- Theatrical release poster
- Directed by: Helma Sanders-Brahms
- Written by: Helma Sanders-Brahms
- Produced by: Helma Sanders-Brahms
- Cinematography: Thomas Mauch
- Edited by: Ursula West Hanni Lawerenz Bettina Böhler
- Music by: Manfred Opitz Harald Grosskopf
- Production company: Helma Sanders-Brahms Filmproduktion GmbH
- Distributed by: Basis-Film-Verleih GmbH
- Release date: 1 November 1981 (Hof International Film Festival);
- Running time: 108 minutes
- Country: West Germany
- Language: German

= No Mercy, No Future =

No Mercy, No Future (Die Berührte, "The Touched") is a 1981 West German drama film directed by Helma Sanders-Brahms.

==Plot==
Veronika Christoph, the troubled daughter of uncaring bourgeois parents, has been institutionalized due to her schizophrenia.
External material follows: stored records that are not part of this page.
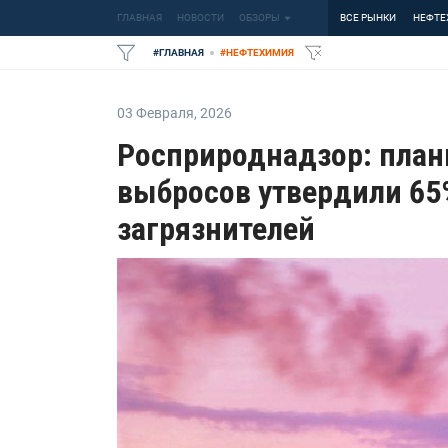
ГЛАВНАЯ
НОВОСТИ
ОБЗОРЫ
ВСЕ РЫНКИ
НЕФТЕ
#
ГЛАВНАЯ
#
НЕФТЕХИМИЯ
03 Февраля
,
2026
Росприроднадзор: пла
выбросов утвердили 65
загрязнителей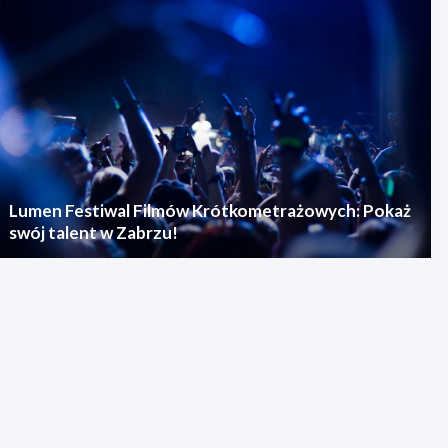
Lumen Festiwal Filmów Krótkometrażowych: Pokaż
swój talent w Zabrzu!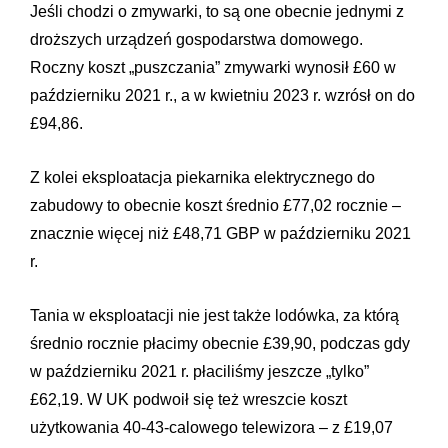
Jeśli chodzi o zmywarki, to są one obecnie jednymi z
droższych urządzeń gospodarstwa domowego.
Roczny koszt „puszczania” zmywarki wynosił £60 w
październiku 2021 r., a w kwietniu 2023 r. wzrósł on do
£94,86.
Z kolei eksploatacja piekarnika elektrycznego do
zabudowy to obecnie koszt średnio £77,02 rocznie –
znacznie więcej niż £48,71 GBP w październiku 2021
r.
Tania w eksploatacji nie jest także lodówka, za którą
średnio rocznie płacimy obecnie £39,90, podczas gdy
w październiku 2021 r. płaciliśmy jeszcze „tylko”
£62,19. W UK podwoił się też wreszcie koszt
użytkowania 40-43-calowego telewizora – z £19,07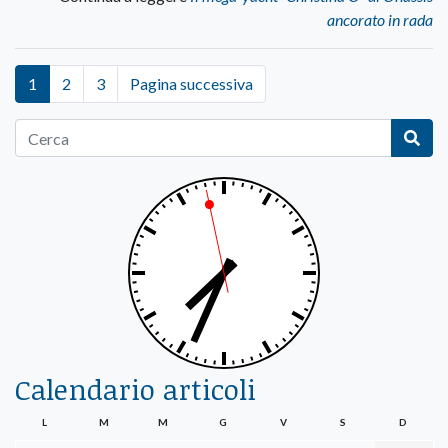
ancorato in rada
1
2
3
Pagina successiva
Calendario articoli
L
M
M
G
V
S
D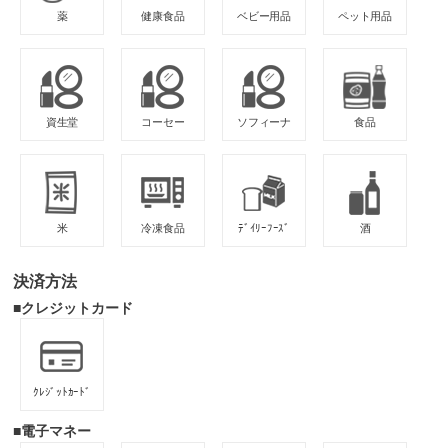
薬
健康食品
ベビー用品
ペット用品
資生堂
コーセー
ソフィーナ
食品
米
冷凍食品
ﾃﾞｲﾘｰﾌｰｽﾞ
酒
決済方法
■クレジットカード
ｸﾚｼﾞｯﾄｶｰﾄﾞ
■電子マネー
Without proper psychiatric treatment for her unearthly visions, she prowls the streets along the Berlin Wall at night in search of God, yet settles for the company of strange, exiled men.

==Cast==
- Elisabeth Stepanek as Veronika Christoph
- Jorge Reis as Demba
- Curt Curtini as Magician
- Hasan Hasan as Monsef
- Carola Regnier as Physician
- Hubertus von Weyrauch	as Veronika's Father
- Irmgard Mellinger as Veronika's Mother
- Nguyen Chi Danh as Patient
- Erich Koltschack as Old Man
- George Stamkoski as Greek Man
- Karl Heinz Reimann as God's Son
- Abdel Wahed Askar as Ibrahim
- Nabil Reiroumi as Salem
- Harald Hoedt as Patient
- Erika Dannhoff as Countess
- Günther Ehlert as Death

==Release==
The film was released on DVD by Facets Multi-Media in 2008.

==Reception==
Thomas Elsaesser, author of European Cinema: Face to Face with Hollywood, wrote that No Mercy, No Future was a "relative" failure in the commercial and critical aspects compared to Germany, Pale Mother and that the situation "may have led Sanders-Brahms in the direction of the European art cinema." London's Time Out has referred to the film's performances as faultless and it was screened at the 1982 Berlin International Film Festival and won the British Film Institute's Sutherland Trophy Award for 1981. Critic Michael Atkinson praised the film as a "classic, show-it-all acting coup that doesn’t wriggle free of your memory very easily."